**Supplied passage**

==============================

Revision: Whether the card is “Normal” or “Team of the Season (TOTS)”
Int : Interceptions
TklW : Tackles Won
OG : Own Goals
Pkcon : Penalties Conceded
MP: Matches Played
Min : Minutes
Gls : Goals
Ast: Assists
Non_Pk_G : Non Penalty Goals (Goals from Open Play or Free Kicks)
Pk: Penalty Kicks
Pkatt: Penalty Attempts
CrdY : Yellow Cards
CrdR : Red Cards
G_per90 : Goals per 90 minutes
A_per90 : Assists per 90 minutes
G_plus_A_per90 : Goals plus Assists per 90 minutes
G_minus_pk_per90 : Non Penalty Goals per 90 minutes
Rk : Table Position
GF : Goals For (Goals your team has scored)
GA : Goals Against (Goals your team has conceded)
GD : Goal Difference (GF-GA)
Pts : Team Points for the Season (3 for a win, 1 for a draw, 0 for a loss)
In this project, we worked with data from the five major global soccer leagues, Premier League, La Liga, Ligue 1, Bundesliga, and Serie A, to predict the TOTS for each league. Before digging into the individual evaluation of each league, we examined each of their averages to get an idea of their play styles. The table below exhibits that overall, the Premier League has the highest goal scoring environment, with the highest average number of both goals and assists. This could ultimately indicate that a higher threshold of offense will be required for a player at an offensive-oriented position to secure TOTS honors for the Premier League, as they are likely to face more fierce competition in terms of these counting stats. Meanwhile, La Liga and Serie A also boast relatively offensive environments, while Bundesliga and Ligue 1 are more defensive environments based on their more scarce frequency of goals.
| League | Goals | Assists | Non PK Goals | PK | Team Rank | Minutes Per 90 | Goals SD | Assists SD | Non PK Goals SD | Team Rank SD | Minutes Per 90 SD |
|---|---|---|---|---|---|---|---|---|---|---|---|
| Premier League | 2.09 | 1.47 | 1.94 | 0.15 | 10.58 | 17.05 | 3.75 | 2.27 | 3.42 | 5.74 | 11.47 |
| La Liga | 2.05 | 1.41 | 1.85 | 0.20 | 10.60 | 16.80 | 3.89 | 2.04 | 3.46 | 5.82 | 10.62 |
| Ligue 1 | 1.95 | 1.30 | 1.75 | 0.21 | 10.49 | 16.94 | 3.67 | 1.95 | 3.17 | 5.77 | 11.09 |
| Bundesliga | 1.97 | 1.39 | 1.82 | 0.16 | 9.64 | 15.07 | 3.42 | 2.09 | 3.07 | 5.13 | 10.02 |
| Serie A | 2.05 | 1.35 | 1.85 | 0.19 | 10.61 | 16.51 | 3.73 | 2.06 | 3.32 | 5.77 | 11.07 |
The Premier League is widely considered the best league in the world, one full of tradition and history that has seen many dominant teams and outstanding players. In recent history, the league has been generally dominated by Manchester City and Liverpool, both of which won league titles by large margins. With the influx of foreign money into the league, the talent gap between the top and the bottom of the league has seen steady growth, but those at the bottom continue to make it competitive.

==============================

**Dataset extract**

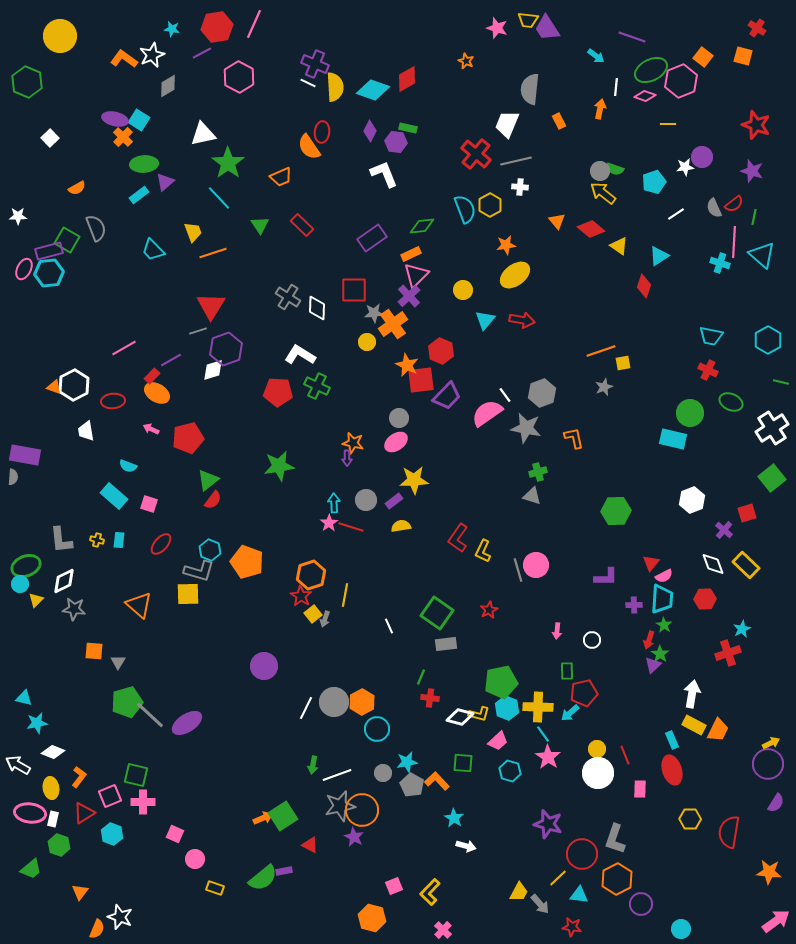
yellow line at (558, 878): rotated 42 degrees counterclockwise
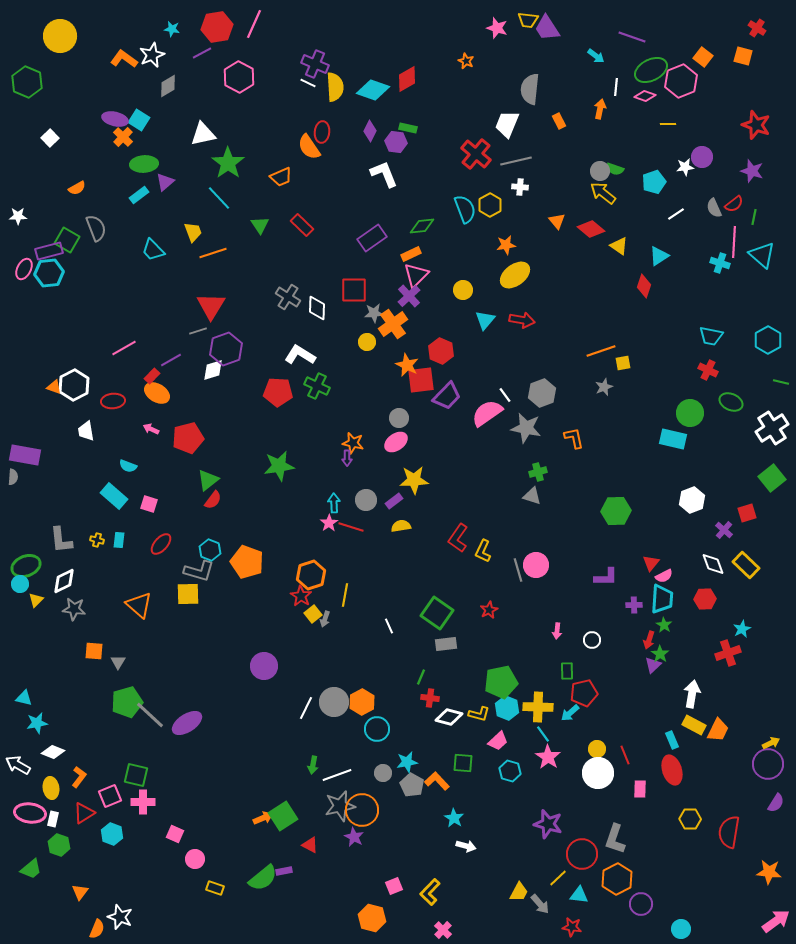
white diamond at (460, 717): moved 11 px left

==============================

**The request**
Extend the write-up on predicting each league's Team of the Season, starting after its last sentence, the one ending "continue to make it competitive." The listing comes from a different source.

**Response to this exercise**
Before diving into modeling, we explored the data to observe basic trends. First, we looked at the proportion of Premier League cards that are given the TOTS designation. Below, we see that a select few cards are given the TOTS designation.
We also wanted to look at goals scored by TOTS players versus normal players. In this density plot, we are able to see that TOTS players score significantly more goals than regular players.
We also found that final table position and player card status were highly correlated, specifically that players with TOTS cards generally played for teams that finished higher in the table. In the past three years, each team of the season has generally been filled with many of the top teams’ players, and the density plot below reflects this.
Players who receive TOTS cards are usually the most important players to their teams, and because of this, play more minutes per contest. The density plot below is evidence of this fact.
Finally, TOTS distribution is expected to be vary from league to league, so it is important to look at the distribution specific to the Premier League. In the Premier League, the position with the highest number of TOTS cards is striker.
Before modeling the data, we split the data into training and testing sets. The training data is the data that we gave to the model to learn from, while the testing data is what we used to test our model. It is important that the Key Performance Indicators (KPIs) are similar in each dataset, as this indicates that the model that has learned from the training data is correctly being applied to the testing data.
| Revision | Type | Goals | Assists | Non PK Goals | PK | Team Rank | Minutes Per 90 | Goals SD | Assists SD | Non PK Goals SD | Team Rank SD | Minutes Per 90 SD |
|---|---|---|---|---|---|---|---|---|---|---|---|---|
| Normal | Training | 3.055851 | 2.327128 | 2.781915 | 0.2739362 | 11.069149 | 26.94010 | 3.649960 | 2.360092 | 3.264401 | 5.455811 | 5.377800 |
| Normal | Testing | 3.200000 | 2.128000 | 2.872000 | 0.3280000 | 11.816000 | 27.45058 | 3.632292 | 2.094447 | 3.113384 | 5.492493 | 5.310808 |
| TOTS | Training | 8.942308 | 5.250000 | 8.269231 | 0.6730769 | 3.557692 | 31.76645 | 8.756876 | 4.167451 | 7.819321 | 3.268468 | 3.829581 |
| TOTS | Testing | 10.470588 | 7.352941 | 10.117647 | 0.3529412 | 4.058823 | 29.53987 | 8.768678 | 4.372373 | 8.388104 | 3.230143 | 4.999096 |
After seeing that our training and testing sets performed similarly, we created a random forest model to predict whether a player would be classified as TOTS or not. Our random forest model was made up of 100 decision trees. Each of these trees are uncorrelated, which helps provide stability and accuracy to the model. We also created a LASSO model, which filters out explanatory variables based on their importance to the outcome, for the training and testing data, however we found that the random forest was more accurate.
Using our random forest model, we were able to observe which variables were most important to our model. It appears that goals against each player’s team, minutes played, and matches played were the most important.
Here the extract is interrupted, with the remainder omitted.